# Reformed Podcasts



## Brian (Nov 4, 2005)

What are people listening to? Any good suggestions?

Other than the link below, all that I can find is mostly churches uploading their pastor's sermons. Anyone know of anything else?

Sola Gratia.org

BRIAN


----------



## R. Scott Clark (Nov 4, 2005)

> _Originally posted by Brian_
> What are people listening to? Any good suggestions?
> 
> Other than the link below, all that I can find is mostly churches uploading their pastor's sermons.

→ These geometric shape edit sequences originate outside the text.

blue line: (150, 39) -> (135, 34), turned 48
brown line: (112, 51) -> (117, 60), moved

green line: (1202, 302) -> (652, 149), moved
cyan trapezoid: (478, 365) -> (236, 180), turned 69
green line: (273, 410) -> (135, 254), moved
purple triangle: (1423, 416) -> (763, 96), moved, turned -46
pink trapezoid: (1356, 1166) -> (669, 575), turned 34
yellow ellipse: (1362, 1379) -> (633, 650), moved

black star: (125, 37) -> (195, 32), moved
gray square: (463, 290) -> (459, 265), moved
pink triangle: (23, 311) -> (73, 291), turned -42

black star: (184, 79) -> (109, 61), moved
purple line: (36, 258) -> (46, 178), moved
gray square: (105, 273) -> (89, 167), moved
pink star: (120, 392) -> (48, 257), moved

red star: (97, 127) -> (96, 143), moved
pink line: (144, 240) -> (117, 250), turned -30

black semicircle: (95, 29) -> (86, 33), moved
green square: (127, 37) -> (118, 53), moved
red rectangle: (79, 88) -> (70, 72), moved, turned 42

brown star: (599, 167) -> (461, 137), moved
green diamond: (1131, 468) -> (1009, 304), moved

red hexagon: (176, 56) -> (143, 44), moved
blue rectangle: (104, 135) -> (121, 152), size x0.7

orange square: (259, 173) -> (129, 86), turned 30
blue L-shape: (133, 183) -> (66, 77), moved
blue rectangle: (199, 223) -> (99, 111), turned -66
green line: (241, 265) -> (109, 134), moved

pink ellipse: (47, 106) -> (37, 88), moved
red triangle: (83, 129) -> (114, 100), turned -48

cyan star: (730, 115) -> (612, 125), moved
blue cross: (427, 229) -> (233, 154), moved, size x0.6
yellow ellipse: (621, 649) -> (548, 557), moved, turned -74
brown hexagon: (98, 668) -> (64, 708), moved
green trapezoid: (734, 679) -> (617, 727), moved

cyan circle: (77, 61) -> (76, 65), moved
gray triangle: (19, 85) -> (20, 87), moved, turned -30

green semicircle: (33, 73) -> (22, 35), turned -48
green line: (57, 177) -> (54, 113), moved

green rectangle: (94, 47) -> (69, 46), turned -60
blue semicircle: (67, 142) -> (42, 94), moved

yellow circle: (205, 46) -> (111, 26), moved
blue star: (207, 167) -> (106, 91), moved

Anyone know of anything else?
> ...



http://www.oneplace.com/Ministries/The_White_Horse_Inn/

http://www.marshillaudio.org/


----------



## Brian (Nov 4, 2005)

Ahhh, yes, thank you good Doctor. How could I have forgotten the Fab Four? BTW, could someone talk to them about getting their download on an RSS feed or something? I'm sure they can do it, but I'd of course be willing to help.

Mars Hill is another good selection as well. That is actually more of what I was thinking of (i.e., not just a sermon).

Thanks,
BRIAN


----------



## Bladestunner316 (Nov 4, 2005)

Ive got Grace To You which I enjoy alot. These podcasts and sermons online are very helpful.

blade


----------